→ **The task**
Print the data that follows without changing a single word.

→ **Data for analysis**
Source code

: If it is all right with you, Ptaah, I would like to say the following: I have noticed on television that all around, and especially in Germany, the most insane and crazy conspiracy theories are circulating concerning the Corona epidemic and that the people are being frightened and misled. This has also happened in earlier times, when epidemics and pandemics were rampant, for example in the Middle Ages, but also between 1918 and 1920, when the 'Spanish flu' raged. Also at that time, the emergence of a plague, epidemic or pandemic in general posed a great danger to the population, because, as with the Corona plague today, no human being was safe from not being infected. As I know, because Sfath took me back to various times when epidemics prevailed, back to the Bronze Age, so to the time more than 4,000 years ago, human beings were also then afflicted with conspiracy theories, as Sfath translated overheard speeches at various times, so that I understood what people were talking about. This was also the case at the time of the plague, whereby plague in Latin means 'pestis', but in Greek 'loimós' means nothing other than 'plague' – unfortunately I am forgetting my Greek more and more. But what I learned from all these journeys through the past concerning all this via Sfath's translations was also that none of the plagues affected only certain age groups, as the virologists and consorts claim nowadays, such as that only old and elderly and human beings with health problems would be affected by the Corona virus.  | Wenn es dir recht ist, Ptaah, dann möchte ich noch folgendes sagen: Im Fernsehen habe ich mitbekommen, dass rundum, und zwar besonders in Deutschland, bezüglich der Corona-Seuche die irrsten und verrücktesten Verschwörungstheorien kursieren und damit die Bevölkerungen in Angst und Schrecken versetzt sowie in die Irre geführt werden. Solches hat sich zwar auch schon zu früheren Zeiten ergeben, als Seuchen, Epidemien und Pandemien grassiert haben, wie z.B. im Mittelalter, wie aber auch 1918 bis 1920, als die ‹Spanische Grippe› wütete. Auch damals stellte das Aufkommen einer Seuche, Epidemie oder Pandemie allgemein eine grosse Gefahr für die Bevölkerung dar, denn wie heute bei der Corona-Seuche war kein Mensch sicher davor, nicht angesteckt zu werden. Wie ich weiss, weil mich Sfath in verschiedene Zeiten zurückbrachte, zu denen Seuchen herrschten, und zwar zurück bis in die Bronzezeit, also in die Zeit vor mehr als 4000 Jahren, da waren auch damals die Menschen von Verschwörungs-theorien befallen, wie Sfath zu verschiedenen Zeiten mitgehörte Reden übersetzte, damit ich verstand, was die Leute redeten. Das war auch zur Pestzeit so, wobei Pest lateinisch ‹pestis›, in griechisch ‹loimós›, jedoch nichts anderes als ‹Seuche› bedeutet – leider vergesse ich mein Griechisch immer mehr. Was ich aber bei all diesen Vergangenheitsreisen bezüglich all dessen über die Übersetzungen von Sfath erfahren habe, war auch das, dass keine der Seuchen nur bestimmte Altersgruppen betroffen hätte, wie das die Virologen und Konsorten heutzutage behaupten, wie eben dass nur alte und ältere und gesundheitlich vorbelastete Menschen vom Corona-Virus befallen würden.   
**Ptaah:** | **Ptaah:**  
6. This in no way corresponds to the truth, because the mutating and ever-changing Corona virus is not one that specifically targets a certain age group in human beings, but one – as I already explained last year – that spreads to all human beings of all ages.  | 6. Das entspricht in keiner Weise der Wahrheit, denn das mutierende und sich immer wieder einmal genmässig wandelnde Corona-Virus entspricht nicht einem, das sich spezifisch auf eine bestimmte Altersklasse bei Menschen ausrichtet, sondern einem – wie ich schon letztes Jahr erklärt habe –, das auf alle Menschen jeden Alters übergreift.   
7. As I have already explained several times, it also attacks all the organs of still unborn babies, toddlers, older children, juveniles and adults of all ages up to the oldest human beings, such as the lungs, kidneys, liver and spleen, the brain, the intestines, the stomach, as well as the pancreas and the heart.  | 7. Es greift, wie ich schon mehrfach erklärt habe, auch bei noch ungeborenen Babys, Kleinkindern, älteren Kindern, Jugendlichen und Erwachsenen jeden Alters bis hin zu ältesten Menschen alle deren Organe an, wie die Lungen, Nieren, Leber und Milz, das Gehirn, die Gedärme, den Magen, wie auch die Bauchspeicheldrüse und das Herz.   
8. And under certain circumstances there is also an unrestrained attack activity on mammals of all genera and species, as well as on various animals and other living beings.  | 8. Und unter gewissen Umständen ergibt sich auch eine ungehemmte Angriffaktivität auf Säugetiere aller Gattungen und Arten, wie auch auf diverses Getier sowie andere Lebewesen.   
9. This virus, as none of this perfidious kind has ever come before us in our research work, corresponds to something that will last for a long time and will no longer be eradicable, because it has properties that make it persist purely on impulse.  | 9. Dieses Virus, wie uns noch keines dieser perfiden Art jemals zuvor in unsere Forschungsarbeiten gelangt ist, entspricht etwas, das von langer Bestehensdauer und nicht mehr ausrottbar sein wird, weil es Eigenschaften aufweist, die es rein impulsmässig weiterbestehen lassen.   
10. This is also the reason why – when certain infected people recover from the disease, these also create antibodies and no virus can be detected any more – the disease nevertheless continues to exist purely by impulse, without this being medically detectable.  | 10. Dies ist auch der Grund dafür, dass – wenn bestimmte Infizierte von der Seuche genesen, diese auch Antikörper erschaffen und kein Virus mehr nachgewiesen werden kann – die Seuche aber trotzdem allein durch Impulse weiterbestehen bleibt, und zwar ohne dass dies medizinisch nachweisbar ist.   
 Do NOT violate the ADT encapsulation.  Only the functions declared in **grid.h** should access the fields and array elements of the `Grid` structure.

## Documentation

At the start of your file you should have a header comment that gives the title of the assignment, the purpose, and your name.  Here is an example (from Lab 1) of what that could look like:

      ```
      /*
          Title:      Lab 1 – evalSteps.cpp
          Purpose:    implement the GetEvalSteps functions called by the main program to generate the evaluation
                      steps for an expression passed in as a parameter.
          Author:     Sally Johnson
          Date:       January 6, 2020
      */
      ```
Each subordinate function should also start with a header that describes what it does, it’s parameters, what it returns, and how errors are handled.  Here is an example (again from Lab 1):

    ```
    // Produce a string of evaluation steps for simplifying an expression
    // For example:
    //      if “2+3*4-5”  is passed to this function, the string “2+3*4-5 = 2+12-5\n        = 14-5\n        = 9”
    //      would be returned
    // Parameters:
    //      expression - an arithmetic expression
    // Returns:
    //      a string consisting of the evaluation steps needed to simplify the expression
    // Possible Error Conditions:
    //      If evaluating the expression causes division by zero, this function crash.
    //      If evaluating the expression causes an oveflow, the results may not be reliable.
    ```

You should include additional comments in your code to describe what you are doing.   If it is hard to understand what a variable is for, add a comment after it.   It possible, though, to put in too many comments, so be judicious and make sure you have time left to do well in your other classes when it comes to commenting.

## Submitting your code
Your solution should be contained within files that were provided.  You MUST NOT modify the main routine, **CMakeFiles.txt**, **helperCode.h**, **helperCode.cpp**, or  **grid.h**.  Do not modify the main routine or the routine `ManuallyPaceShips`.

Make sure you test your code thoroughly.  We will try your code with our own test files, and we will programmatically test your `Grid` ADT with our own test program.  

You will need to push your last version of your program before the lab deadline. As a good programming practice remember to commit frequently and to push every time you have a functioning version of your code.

→ **Response to the task**
Source code

: If it is all right with you, Ptaah, I would like to say the following: I have noticed on television that all around, and especially in Germany, the most insane and crazy conspiracy theories are circulating concerning the Corona epidemic and that the people are being frightened and misled. This has also happened in earlier times, when epidemics and pandemics were rampant, for example in the Middle Ages, but also between 1918 and 1920, when the 'Spanish flu' raged. Also at that time, the emergence of a plague, epidemic or pandemic in general posed a great danger to the population, because, as with the Corona plague today, no human being was safe from not being infected. As I know, because Sfath took me back to various times when epidemics prevailed, back to the Bronze Age, so to the time more than 4,000 years ago, human beings were also then afflicted with conspiracy theories, as Sfath translated overheard speeches at various times, so that I understood what people were talking about. This was also the case at the time of the plague, whereby plague in Latin means 'pestis', but in Greek 'loimós' means nothing other than 'plague' – unfortunately I am forgetting my Greek more and more. But what I learned from all these journeys through the past concerning all this via Sfath's translations was also that none of the plagues affected only certain age groups, as the virologists and consorts claim nowadays, such as that only old and elderly and human beings with health problems would be affected by the Corona virus.  | Wenn es dir recht ist, Ptaah, dann möchte ich noch folgendes sagen: Im Fernsehen habe ich mitbekommen, dass rundum, und zwar besonders in Deutschland, bezüglich der Corona-Seuche die irrsten und verrücktesten Verschwörungstheorien kursieren und damit die Bevölkerungen in Angst und Schrecken versetzt sowie in die Irre geführt werden. Solches hat sich zwar auch schon zu früheren Zeiten ergeben, als Seuchen, Epidemien und Pandemien grassiert haben, wie z.B. im Mittelalter, wie aber auch 1918 bis 1920, als die ‹Spanische Grippe› wütete. Auch damals stellte das Aufkommen einer Seuche, Epidemie oder Pandemie allgemein eine grosse Gefahr für die Bevölkerung dar, denn wie heute bei der Corona-Seuche war kein Mensch sicher davor, nicht angesteckt zu werden. Wie ich weiss, weil mich Sfath in verschiedene Zeiten zurückbrachte, zu denen Seuchen herrschten, und zwar zurück bis in die Bronzezeit, also in die Zeit vor mehr als 4000 Jahren, da waren auch damals die Menschen von Verschwörungs-theorien befallen, wie Sfath zu verschiedenen Zeiten mitgehörte Reden übersetzte, damit ich verstand, was die Leute redeten. Das war auch zur Pestzeit so, wobei Pest lateinisch ‹pestis›, in griechisch ‹loimós›, jedoch nichts anderes als ‹Seuche› bedeutet – leider vergesse ich mein Griechisch immer mehr. Was ich aber bei all diesen Vergangenheitsreisen bezüglich all dessen über die Übersetzungen von Sfath erfahren habe, war auch das, dass keine der Seuchen nur bestimmte Altersgruppen betroffen hätte, wie das die Virologen und Konsorten heutzutage behaupten, wie eben dass nur alte und ältere und gesundheitlich vorbelastete Menschen vom Corona-Virus befallen würden.   
**Ptaah:** | **Ptaah:**  
6. This in no way corresponds to the truth, because the mutating and ever-changing Corona virus is not one that specifically targets a certain age group in human beings, but one – as I already explained last year – that spreads to all human beings of all ages.  | 6. Das entspricht in keiner Weise der Wahrheit, denn das mutierende und sich immer wieder einmal genmässig wandelnde Corona-Virus entspricht nicht einem, das sich spezifisch auf eine bestimmte Altersklasse bei Menschen ausrichtet, sondern einem – wie ich schon letztes Jahr erklärt habe –, das auf alle Menschen jeden Alters übergreift.   
7. As I have already explained several times, it also attacks all the organs of still unborn babies, toddlers, older children, juveniles and adults of all ages up to the oldest human beings, such as the lungs, kidneys, liver and spleen, the brain, the intestines, the stomach, as well as the pancreas and the heart.  | 7. Es greift, wie ich schon mehrfach erklärt habe, auch bei noch ungeborenen Babys, Kleinkindern, älteren Kindern, Jugendlichen und Erwachsenen jeden Alters bis hin zu ältesten Menschen alle deren Organe an, wie die Lungen, Nieren, Leber und Milz, das Gehirn, die Gedärme, den Magen, wie auch die Bauchspeicheldrüse und das Herz.   
8. And under certain circumstances there is also an unrestrained attack activity on mammals of all genera and species, as well as on various animals and other living beings.  | 8. Und unter gewissen Umständen ergibt sich auch eine ungehemmte Angriffaktivität auf Säugetiere aller Gattungen und Arten, wie auch auf diverses Getier sowie andere Lebewesen.   
9. This virus, as none of this perfidious kind has ever come before us in our research work, corresponds to something that will last for a long time and will no longer be eradicable, because it has properties that make it persist purely on impulse.  | 9. Dieses Virus, wie uns noch keines dieser perfiden Art jemals zuvor in unsere Forschungsarbeiten gelangt ist, entspricht etwas, das von langer Bestehensdauer und nicht mehr ausrottbar sein wird, weil es Eigenschaften aufweist, die es rein impulsmässig weiterbestehen lassen.   
10. This is also the reason why – when certain infected people recover from the disease, these also create antibodies and no virus can be detected any more – the disease nevertheless continues to exist purely by impulse, without this being medically detectable.  | 10. Dies ist auch der Grund dafür, dass – wenn bestimmte Infizierte von der Seuche genesen, diese auch Antikörper erschaffen und kein Virus mehr nachgewiesen werden kann – die Seuche aber trotzdem allein durch Impulse weiterbestehen bleibt, und zwar ohne dass dies medizinisch nachweisbar ist.   
 Do NOT violate the ADT encapsulation.  Only the functions declared in **grid.h** should access the fields and array elements of the `Grid` structure.

## Documentation

At the start of your file you should have a header comment that gives the title of the assignment, the purpose, and your name.  Here is an example (from Lab 1) of what that could look like:

      ```
      /*
          Title:      Lab 1 – evalSteps.cpp
          Purpose:    implement the GetEvalSteps functions called by the main program to generate the evaluation
                      steps for an expression passed in as a parameter.
          Author:     Sally Johnson
          Date:       January 6, 2020
      */
      ```
Each subordinate function should also start with a header that describes what it does, it’s parameters, what it returns, and how errors are handled.  Here is an example (again from Lab 1):

    ```
    // Produce a string of evaluation steps for simplifying an expression
    // For example:
    //      if “2+3*4-5”  is passed to this function, the string “2+3*4-5 = 2+12-5\n        = 14-5\n        = 9”
    //      would be returned
    // Parameters:
    //      expression - an arithmetic expression
    // Returns:
    //      a string consisting of the evaluation steps needed to simplify the expression
    // Possible Error Conditions:
    //      If evaluating the expression causes division by zero, this function crash.
    //      If evaluating the expression causes an oveflow, the results may not be reliable.
    ```

You should include additional comments in your code to describe what you are doing.   If it is hard to understand what a variable is for, add a comment after it.   It possible, though, to put in too many comments, so be judicious and make sure you have time left to do well in your other classes when it comes to commenting.

## Submitting your code
Your solution should be contained within files that were provided.  You MUST NOT modify the main routine, **CMakeFiles.txt**, **helperCode.h**, **helperCode.cpp**, or  **grid.h**.  Do not modify the main routine or the routine `ManuallyPaceShips`.

Make sure you test your code thoroughly.  We will try your code with our own test files, and we will programmatically test your `Grid` ADT with our own test program.  

You will need to push your last version of your program before the lab deadline. As a good programming practice remember to commit frequently and to push every time you have a functioning version of your code.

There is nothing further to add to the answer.